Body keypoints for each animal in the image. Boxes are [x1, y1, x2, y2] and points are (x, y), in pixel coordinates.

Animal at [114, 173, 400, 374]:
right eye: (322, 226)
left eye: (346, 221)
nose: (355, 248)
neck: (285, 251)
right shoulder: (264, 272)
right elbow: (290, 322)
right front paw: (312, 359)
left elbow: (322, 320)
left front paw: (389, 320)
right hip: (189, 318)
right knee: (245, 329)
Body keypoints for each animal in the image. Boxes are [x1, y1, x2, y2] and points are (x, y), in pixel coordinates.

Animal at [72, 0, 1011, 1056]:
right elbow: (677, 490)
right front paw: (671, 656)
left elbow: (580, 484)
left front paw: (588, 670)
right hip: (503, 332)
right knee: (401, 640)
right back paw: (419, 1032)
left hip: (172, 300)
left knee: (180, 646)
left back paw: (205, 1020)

------------------------------------------------------------

Output all the lines above. Keep each one exact.

● **TASK OUTPUT**
Body keypoints for each animal in the image. Boxes are [x1, y1, x2, y2] and points are (x, y), in pixel coordinates.

Animal at [114, 173, 400, 374]:
right eye: (322, 226)
left eye: (346, 221)
nose: (355, 248)
neck: (285, 251)
right shoulder: (264, 272)
right elbow: (290, 322)
right front paw: (312, 359)
left elbow: (322, 320)
left front paw: (389, 320)
right hip: (189, 318)
right knee: (245, 329)
Body keypoints for each animal in the image. Boxes are [x1, y1, x2, y2] and points are (x, y), in pixel coordinates.

Animal at [72, 0, 1011, 1056]:
right elbow: (677, 490)
right front paw: (671, 656)
left elbow: (580, 484)
left front paw: (588, 670)
right hip: (503, 332)
right knee: (401, 640)
right back paw: (419, 1032)
left hip: (172, 300)
left knee: (180, 646)
left back paw: (205, 1020)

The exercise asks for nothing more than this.